── Data ──

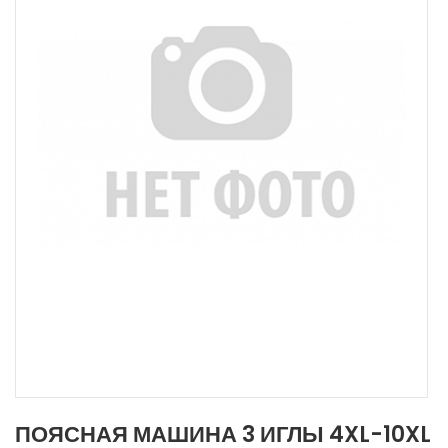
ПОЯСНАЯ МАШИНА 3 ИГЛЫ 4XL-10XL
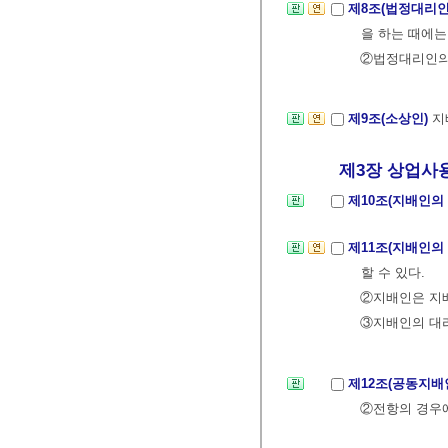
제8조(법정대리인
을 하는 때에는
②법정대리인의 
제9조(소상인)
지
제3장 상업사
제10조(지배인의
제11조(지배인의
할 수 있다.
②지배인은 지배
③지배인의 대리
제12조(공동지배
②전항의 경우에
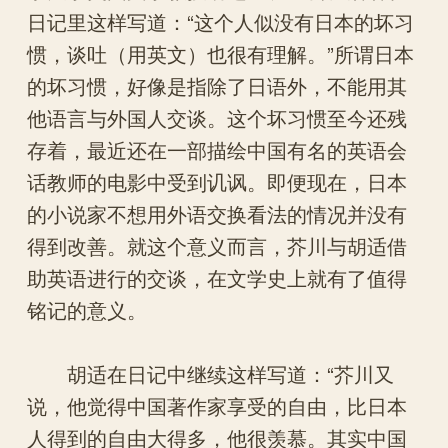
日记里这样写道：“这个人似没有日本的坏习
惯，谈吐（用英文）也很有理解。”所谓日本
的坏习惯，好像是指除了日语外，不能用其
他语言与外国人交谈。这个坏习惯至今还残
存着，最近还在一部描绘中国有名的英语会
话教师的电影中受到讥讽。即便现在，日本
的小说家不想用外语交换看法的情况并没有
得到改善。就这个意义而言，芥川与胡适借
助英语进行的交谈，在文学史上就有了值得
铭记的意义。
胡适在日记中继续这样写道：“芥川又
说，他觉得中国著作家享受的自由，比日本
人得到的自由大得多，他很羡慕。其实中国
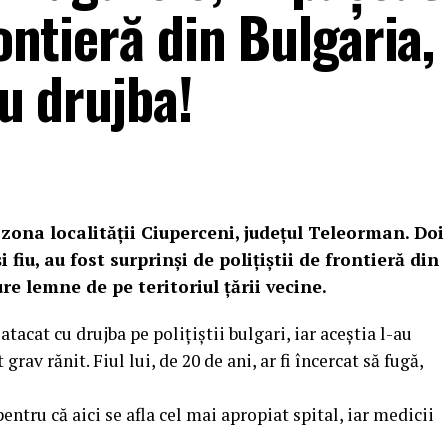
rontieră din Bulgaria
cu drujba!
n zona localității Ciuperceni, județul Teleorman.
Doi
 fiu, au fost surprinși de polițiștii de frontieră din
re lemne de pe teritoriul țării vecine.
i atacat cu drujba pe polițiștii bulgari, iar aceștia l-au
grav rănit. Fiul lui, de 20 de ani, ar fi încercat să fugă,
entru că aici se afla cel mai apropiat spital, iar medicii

───

» **Action item**: Switch "polițiștii" to "agenții" in the lines starting with the line that contains "rontieră din Bulgaria" and going on through the end of the entries, and write out only those lines with nothing else changed.

» **Output of the task**:
rontieră din Bulgaria
cu drujba!
n zona localității Ciuperceni, județul Teleorman.
Doi
 fiu, au fost surprinși de agenții de frontieră din
re lemne de pe teritoriul țării vecine.
i atacat cu drujba pe agenții bulgari, iar aceștia l-au
grav rănit. Fiul lui, de 20 de ani, ar fi încercat să fugă,
entru că aici se afla cel mai apropiat spital, iar medicii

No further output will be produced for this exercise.